#### Extracted data ####

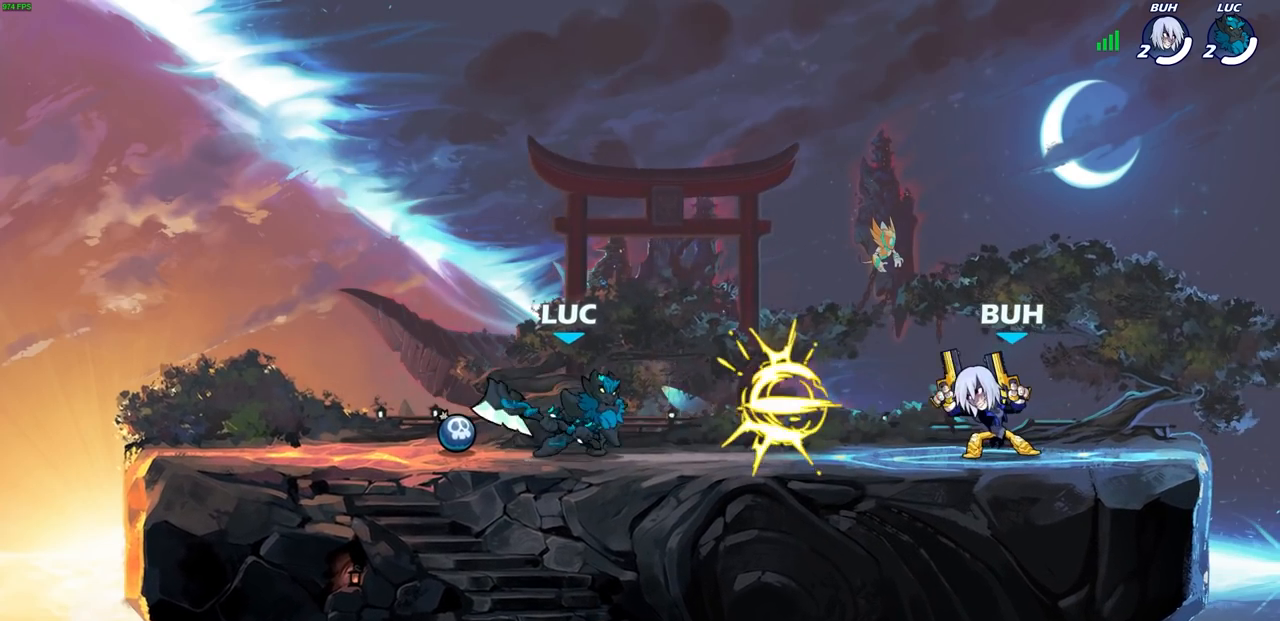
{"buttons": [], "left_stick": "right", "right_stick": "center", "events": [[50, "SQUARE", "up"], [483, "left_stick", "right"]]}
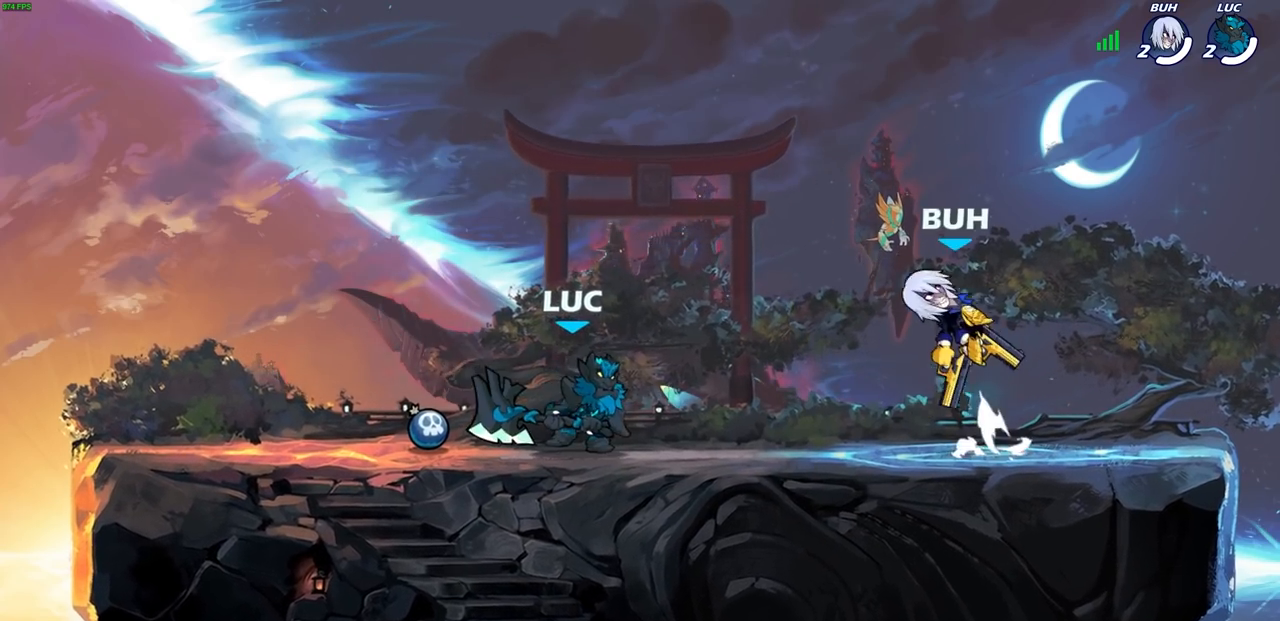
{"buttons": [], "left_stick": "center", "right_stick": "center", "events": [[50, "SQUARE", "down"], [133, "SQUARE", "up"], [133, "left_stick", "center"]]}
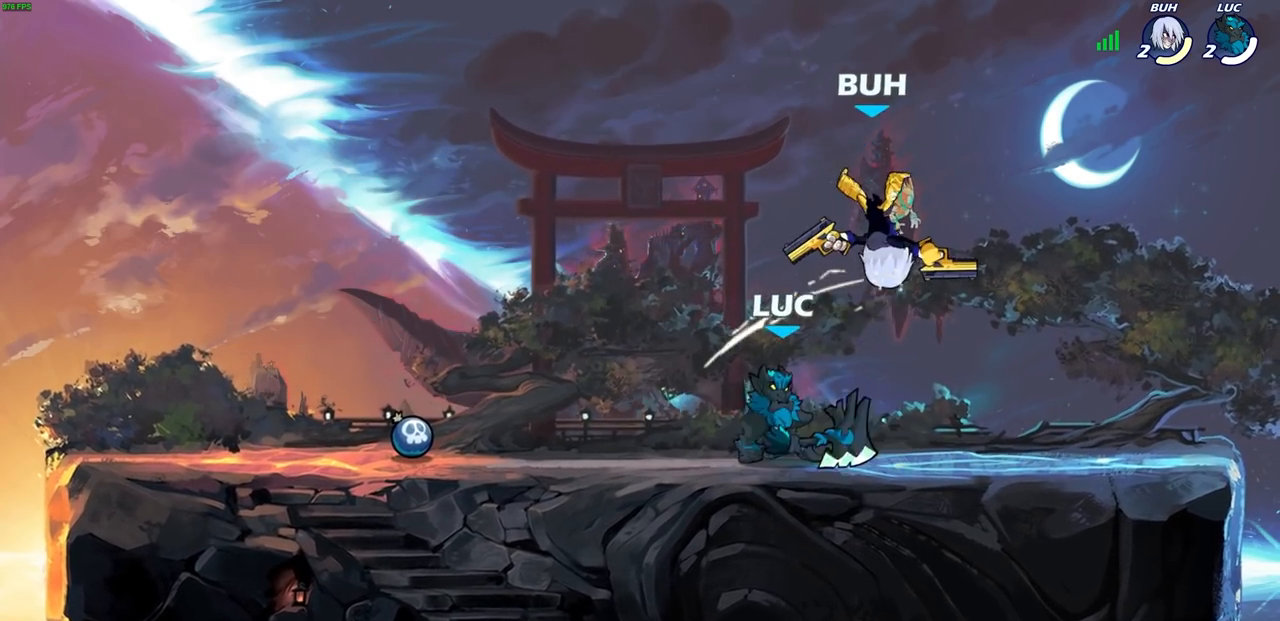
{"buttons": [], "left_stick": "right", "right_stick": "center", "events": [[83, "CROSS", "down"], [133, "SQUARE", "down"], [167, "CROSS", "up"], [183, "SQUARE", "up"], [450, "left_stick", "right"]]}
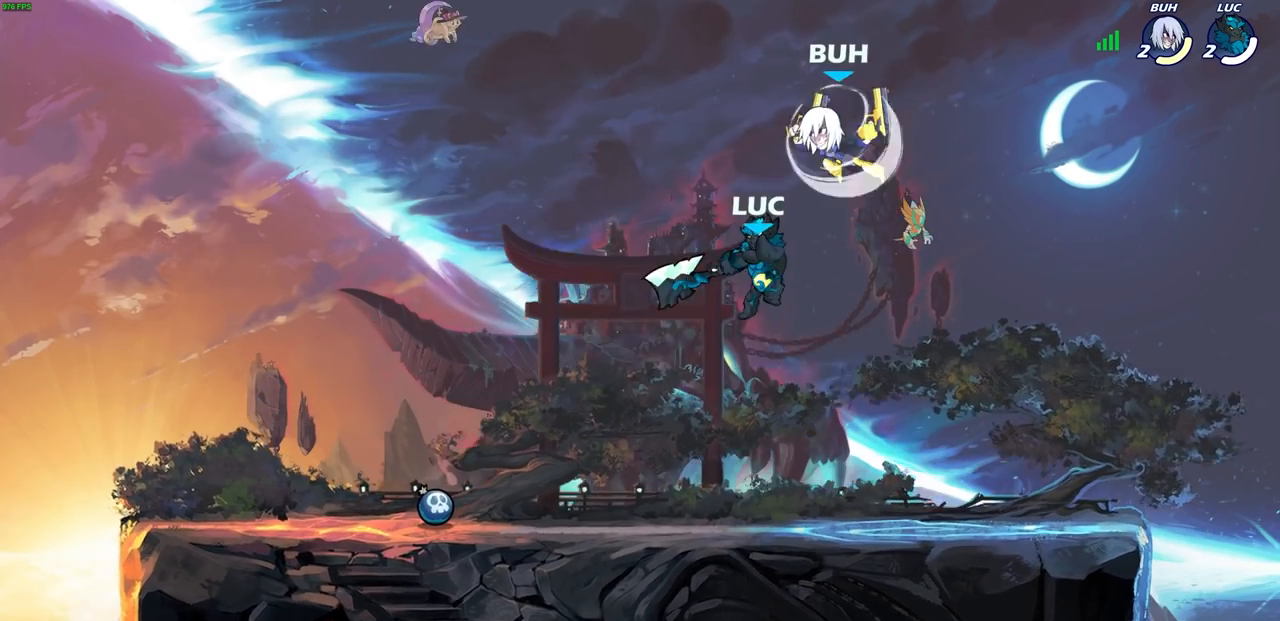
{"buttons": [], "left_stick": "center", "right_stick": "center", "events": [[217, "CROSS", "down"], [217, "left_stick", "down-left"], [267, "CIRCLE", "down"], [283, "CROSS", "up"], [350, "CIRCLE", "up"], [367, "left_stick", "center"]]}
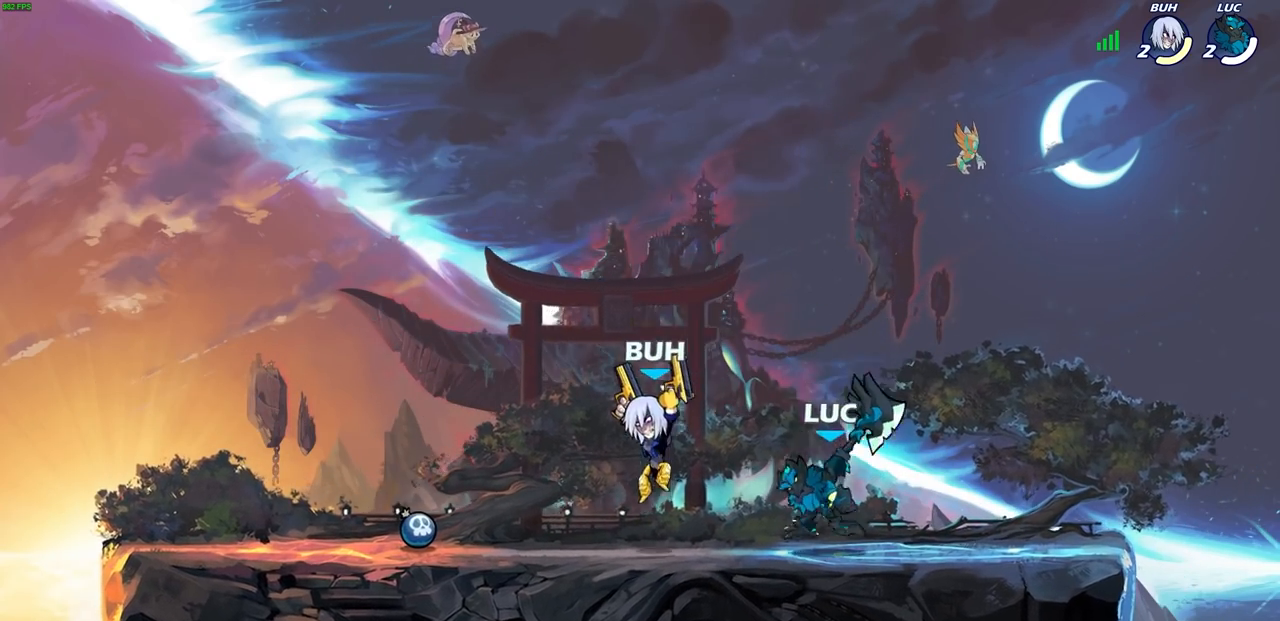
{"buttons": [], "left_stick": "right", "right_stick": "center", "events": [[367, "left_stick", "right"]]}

####

Goal of the exercise → Lines with the string "SQUARE" in the data above: say how many there are, giving the number alone.

Response below → 3